Dataset items:
»»

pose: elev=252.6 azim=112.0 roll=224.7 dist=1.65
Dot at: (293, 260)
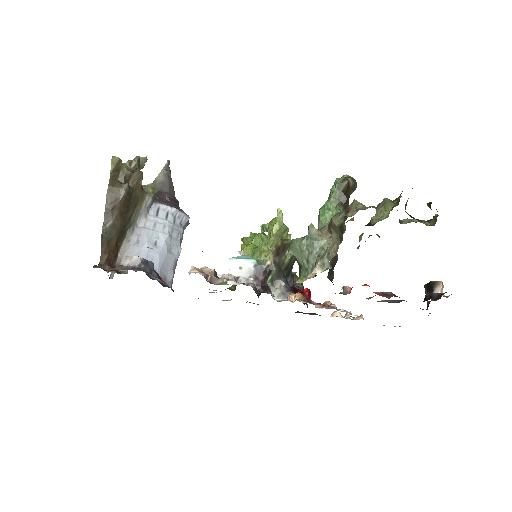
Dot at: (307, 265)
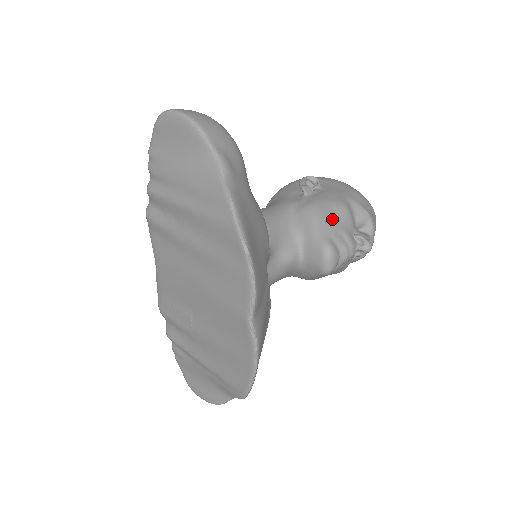
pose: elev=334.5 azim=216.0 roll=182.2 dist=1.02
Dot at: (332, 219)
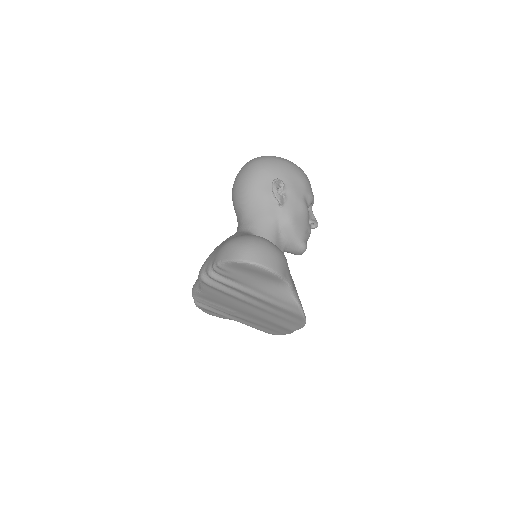
Dot at: (303, 225)
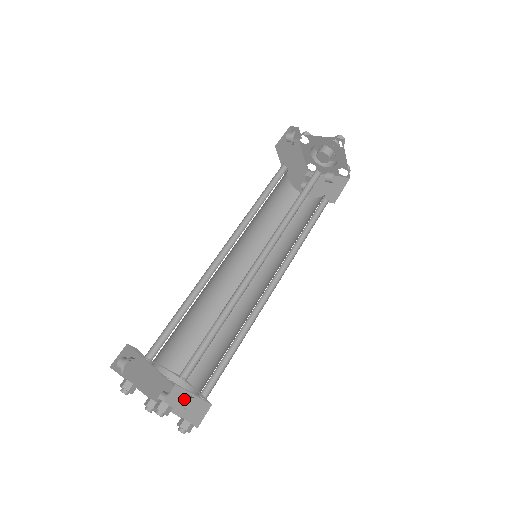
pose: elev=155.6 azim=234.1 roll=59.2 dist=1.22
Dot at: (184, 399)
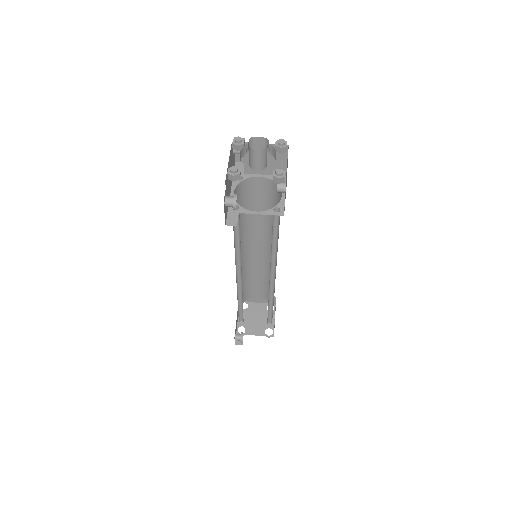
Dot at: occluded
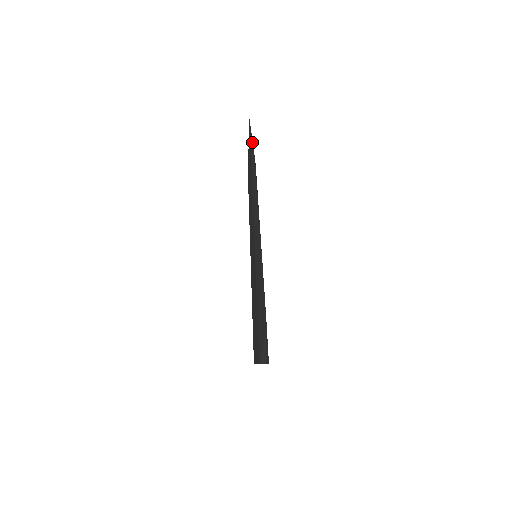
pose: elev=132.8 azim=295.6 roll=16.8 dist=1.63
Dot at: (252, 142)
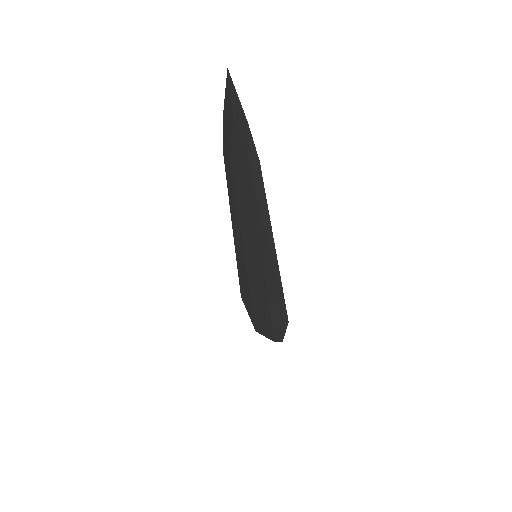
Dot at: (246, 123)
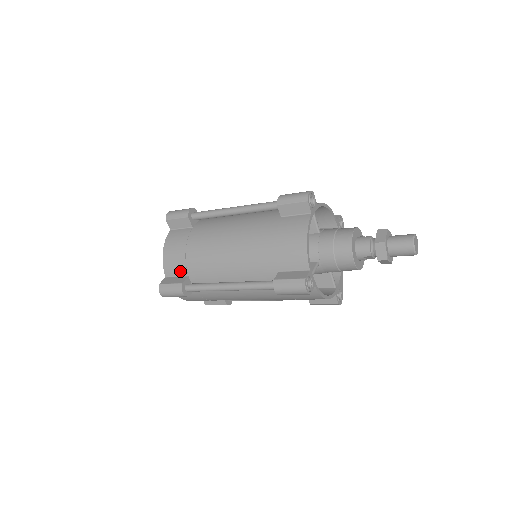
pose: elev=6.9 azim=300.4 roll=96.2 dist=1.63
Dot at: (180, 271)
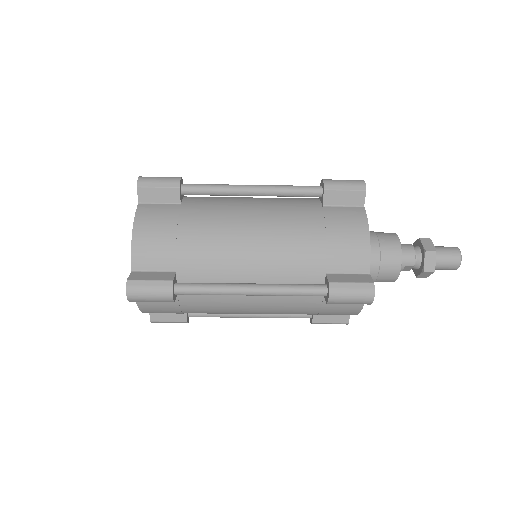
Dot at: (163, 263)
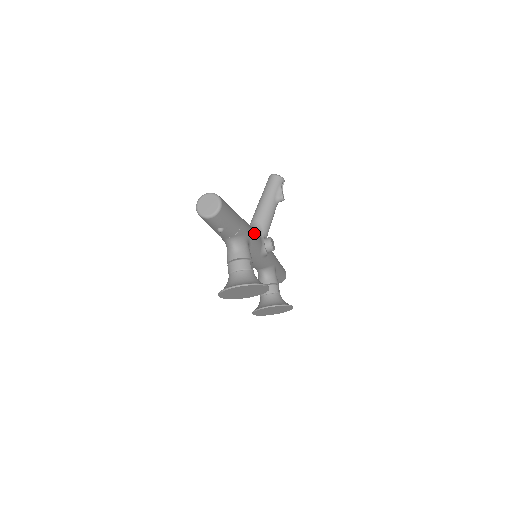
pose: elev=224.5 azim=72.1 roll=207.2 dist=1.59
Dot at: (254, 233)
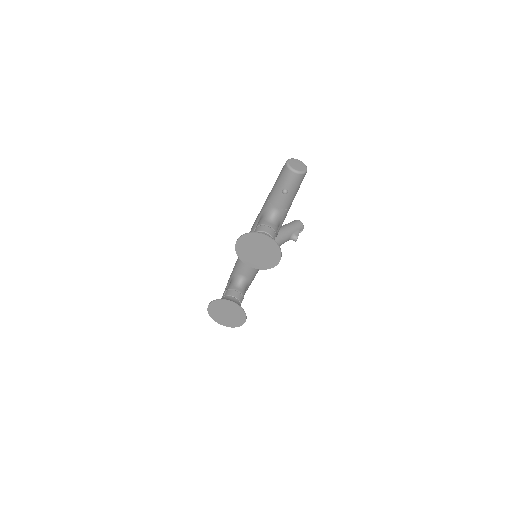
Dot at: occluded
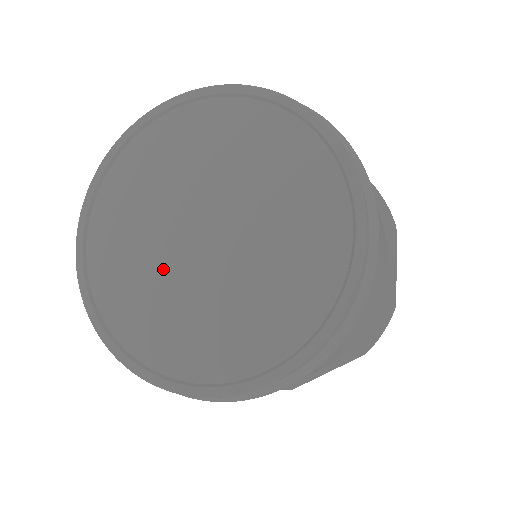
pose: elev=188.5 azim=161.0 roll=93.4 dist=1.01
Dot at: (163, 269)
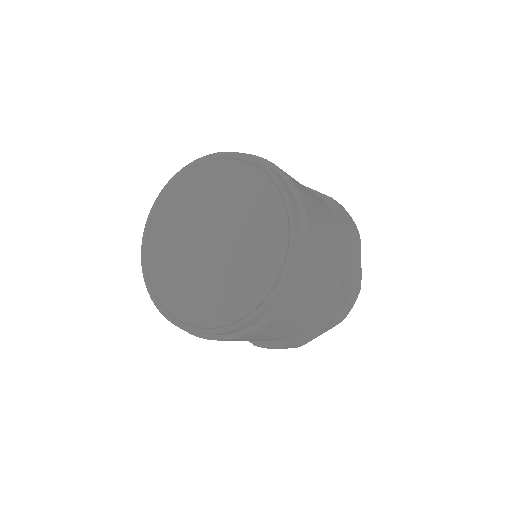
Dot at: (189, 263)
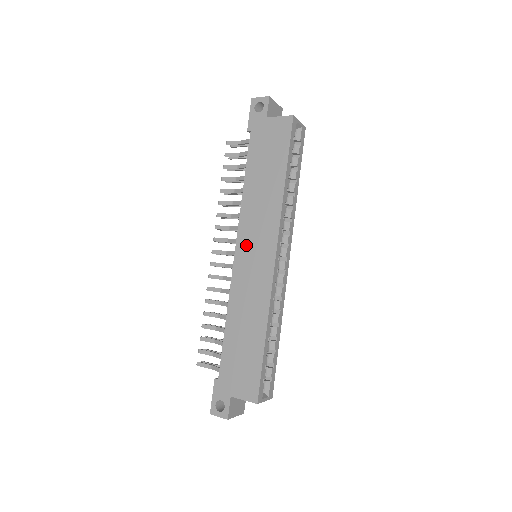
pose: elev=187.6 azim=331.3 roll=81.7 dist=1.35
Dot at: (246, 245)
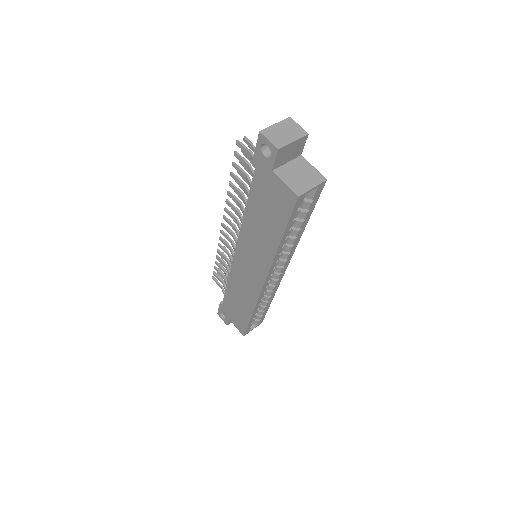
Dot at: (243, 256)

««

◆ WHAT THIS TASK INVOLVES ◆
How many lines in the listing above contain the string "dist"? Case matters, and the reply should be only the number.

◆ RESPONSE BELOW ◆
8